When evidentiary material is submitted in support of a motion pursuant to CPLR 3211(a)(7), and the motion is not converted into one for summary judgment, the criterion is whether the proponent of the pleading has a cause of action, not whether he or she has stated one (see Xia-Ping Wang v Diamond Hill Realty, LLC, 116 AD3d at 768; Nunez v Mohamed, 104 AD3d 921, 922). However, the motion must be denied "unless it has been shown that a material fact as claimed by the [pleader] to be one is not a fact at all and unless it can be said that no significant dispute exists regarding it" (Xia-Ping Wang v Diamond Hill Realty, LLC, 116 AD3d at 768 [internal quotation marks omitted]).
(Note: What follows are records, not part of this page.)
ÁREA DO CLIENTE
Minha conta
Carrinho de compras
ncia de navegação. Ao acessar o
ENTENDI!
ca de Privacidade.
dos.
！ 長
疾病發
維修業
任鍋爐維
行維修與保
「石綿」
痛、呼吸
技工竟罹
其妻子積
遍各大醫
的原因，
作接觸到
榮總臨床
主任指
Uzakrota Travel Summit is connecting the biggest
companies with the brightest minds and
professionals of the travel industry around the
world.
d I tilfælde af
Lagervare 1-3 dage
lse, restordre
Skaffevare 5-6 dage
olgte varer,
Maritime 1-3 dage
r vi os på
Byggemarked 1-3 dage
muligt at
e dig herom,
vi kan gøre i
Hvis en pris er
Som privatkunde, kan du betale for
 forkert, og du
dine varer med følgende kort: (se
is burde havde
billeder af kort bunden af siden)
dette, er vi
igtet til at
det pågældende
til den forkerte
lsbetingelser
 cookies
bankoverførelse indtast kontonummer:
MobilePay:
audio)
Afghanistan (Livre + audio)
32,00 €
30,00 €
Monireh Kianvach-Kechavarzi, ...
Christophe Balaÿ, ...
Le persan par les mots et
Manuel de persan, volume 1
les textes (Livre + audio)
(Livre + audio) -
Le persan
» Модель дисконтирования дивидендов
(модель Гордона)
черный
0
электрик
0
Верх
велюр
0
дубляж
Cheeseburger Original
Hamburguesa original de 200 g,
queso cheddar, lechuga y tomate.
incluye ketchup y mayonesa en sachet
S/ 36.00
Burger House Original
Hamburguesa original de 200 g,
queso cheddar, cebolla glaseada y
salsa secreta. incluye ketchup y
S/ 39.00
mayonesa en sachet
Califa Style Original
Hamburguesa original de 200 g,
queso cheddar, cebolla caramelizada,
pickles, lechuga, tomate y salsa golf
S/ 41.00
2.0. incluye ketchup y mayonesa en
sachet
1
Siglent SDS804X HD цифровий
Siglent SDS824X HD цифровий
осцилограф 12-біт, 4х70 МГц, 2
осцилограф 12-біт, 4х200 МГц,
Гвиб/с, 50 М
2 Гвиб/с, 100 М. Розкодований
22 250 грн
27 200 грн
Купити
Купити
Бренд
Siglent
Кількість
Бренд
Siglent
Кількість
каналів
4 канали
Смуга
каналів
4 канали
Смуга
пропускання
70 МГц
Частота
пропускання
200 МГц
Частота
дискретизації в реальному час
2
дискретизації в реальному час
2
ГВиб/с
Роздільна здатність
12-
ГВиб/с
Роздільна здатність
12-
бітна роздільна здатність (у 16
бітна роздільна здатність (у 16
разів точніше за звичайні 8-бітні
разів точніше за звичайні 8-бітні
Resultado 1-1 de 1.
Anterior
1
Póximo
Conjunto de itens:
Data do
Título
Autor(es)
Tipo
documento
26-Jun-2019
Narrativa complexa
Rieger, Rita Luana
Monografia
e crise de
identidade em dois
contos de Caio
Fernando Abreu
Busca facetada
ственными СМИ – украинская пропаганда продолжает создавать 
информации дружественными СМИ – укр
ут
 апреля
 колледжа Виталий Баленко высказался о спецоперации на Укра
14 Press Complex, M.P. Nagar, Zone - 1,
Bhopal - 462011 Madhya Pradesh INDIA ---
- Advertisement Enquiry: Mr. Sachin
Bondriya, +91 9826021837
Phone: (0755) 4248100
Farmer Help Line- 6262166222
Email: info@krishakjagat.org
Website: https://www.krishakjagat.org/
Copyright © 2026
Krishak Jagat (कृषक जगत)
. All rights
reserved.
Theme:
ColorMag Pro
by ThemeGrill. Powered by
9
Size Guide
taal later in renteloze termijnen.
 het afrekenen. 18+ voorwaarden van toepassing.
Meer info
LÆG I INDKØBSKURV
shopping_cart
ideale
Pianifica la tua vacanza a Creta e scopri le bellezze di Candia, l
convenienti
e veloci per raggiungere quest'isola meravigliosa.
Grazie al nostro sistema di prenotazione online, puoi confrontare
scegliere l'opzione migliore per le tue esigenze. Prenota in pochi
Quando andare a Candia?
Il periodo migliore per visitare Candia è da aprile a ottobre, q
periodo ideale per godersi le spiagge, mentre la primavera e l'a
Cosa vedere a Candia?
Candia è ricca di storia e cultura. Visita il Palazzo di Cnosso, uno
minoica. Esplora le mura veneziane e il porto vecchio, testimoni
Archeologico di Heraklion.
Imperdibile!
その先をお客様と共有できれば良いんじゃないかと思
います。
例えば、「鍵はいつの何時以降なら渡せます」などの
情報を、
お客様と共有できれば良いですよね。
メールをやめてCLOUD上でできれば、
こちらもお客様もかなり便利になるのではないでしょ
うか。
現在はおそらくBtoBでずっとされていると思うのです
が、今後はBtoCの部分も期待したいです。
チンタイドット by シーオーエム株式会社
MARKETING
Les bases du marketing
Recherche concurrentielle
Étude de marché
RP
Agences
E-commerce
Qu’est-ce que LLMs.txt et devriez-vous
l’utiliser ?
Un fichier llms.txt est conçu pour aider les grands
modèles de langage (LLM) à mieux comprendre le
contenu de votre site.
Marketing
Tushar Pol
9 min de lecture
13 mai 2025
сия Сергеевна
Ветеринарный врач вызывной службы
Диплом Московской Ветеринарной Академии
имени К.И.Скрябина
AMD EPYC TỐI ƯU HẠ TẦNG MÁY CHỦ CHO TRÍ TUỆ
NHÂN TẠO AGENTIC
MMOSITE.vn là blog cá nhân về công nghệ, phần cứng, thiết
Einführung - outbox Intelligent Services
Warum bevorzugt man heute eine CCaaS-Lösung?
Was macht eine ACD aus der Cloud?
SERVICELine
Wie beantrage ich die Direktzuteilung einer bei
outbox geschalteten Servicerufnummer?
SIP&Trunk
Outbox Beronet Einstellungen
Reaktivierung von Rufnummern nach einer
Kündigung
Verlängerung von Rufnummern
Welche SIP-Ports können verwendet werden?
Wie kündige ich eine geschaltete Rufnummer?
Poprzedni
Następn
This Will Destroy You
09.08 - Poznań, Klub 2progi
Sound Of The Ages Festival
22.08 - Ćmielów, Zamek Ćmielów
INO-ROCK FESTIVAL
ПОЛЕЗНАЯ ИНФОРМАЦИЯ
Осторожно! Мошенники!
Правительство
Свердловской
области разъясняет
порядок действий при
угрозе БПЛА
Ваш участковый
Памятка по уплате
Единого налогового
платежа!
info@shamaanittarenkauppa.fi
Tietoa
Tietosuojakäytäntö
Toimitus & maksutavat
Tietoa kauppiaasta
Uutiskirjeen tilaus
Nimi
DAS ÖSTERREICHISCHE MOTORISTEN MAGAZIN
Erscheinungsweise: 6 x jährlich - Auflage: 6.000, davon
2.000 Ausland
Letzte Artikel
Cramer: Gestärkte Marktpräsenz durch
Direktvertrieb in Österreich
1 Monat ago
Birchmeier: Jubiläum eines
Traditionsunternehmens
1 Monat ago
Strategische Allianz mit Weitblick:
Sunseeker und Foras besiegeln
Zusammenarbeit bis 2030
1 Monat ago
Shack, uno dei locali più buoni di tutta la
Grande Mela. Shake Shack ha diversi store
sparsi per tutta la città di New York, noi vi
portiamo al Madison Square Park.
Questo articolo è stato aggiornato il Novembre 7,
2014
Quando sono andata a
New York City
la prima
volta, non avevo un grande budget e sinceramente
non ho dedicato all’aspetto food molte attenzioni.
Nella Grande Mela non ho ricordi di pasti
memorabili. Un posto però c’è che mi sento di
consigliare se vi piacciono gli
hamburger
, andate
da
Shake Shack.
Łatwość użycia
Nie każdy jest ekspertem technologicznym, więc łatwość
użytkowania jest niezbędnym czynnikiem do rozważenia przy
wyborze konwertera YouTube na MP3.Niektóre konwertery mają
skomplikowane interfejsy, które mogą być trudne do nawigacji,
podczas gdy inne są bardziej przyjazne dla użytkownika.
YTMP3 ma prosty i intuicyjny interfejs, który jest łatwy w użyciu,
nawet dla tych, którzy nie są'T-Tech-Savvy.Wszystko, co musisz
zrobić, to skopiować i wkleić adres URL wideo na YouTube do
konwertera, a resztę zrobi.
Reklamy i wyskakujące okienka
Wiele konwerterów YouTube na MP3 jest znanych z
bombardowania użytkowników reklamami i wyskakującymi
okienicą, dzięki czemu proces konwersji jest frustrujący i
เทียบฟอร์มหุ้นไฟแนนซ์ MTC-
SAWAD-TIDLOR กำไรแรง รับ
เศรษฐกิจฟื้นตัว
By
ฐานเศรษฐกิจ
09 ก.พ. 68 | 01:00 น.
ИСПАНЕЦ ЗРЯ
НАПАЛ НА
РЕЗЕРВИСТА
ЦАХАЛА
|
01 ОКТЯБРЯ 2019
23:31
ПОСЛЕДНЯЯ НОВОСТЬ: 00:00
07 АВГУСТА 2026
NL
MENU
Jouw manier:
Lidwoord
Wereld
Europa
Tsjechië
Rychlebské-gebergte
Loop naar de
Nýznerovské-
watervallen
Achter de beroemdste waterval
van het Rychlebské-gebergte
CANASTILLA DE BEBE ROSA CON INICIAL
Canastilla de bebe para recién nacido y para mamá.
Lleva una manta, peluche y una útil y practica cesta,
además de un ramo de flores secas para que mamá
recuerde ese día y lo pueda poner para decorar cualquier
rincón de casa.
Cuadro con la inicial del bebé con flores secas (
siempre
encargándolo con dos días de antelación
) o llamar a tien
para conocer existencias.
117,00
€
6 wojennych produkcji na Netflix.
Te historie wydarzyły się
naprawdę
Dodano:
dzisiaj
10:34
Here, the plaintiff asserted a cognizable cause of action to recover damages for common-law negligence (see Torres v City of New York, 153 AD3d 647, 649; Phillips v Taco Bell Corp., 152 AD3d 806, 808). The plaintiff alleged, inter alia, the existence of a defect, that the defendant had actual or constructive notice of that defect, that it existed for a sufficient amount of time for the defendant to remedy it, and that the defect was the proximate cause of his fall (see Dougherty v 359 Lewis Ave. Assoc., LLC, 191 AD3d 763, 764).
Contrary to the defendant's contentions, the records she submitted were insufficient to establish that "a material fact as claimed by the pleader to be one is not a fact at all" and that "no significant dispute exists regarding it" (Guggenheimer v Ginzburg, 43 NY2d 268, 275; see Phillips v Taco Bell Corp., 152 AD3d at 808). Although the records submitted revealed that a violation had not been issued with respect to the front steps, the "absence of a violation of a specific code or ordinance is not dispositive of a plaintiff's allegations based on common-law negligence principles" (Dougherty v 359 Lewis Ave. Assoc., LLC, 191 AD3d at 764 [internal quotation marks omitted]; see Cabanas v Qiu Yu Zou, 215 AD3d 726, 728-729).
The parties' remaining contentions are without merit.
Accordingly, the Supreme Court properly denied the defendant's motion, in effect, pursuant to CPLR 3211(a)(7) to dismiss the complaint.
DUFFY, J.P., WOOTEN, WARHIT and TAYLOR, JJ., concur.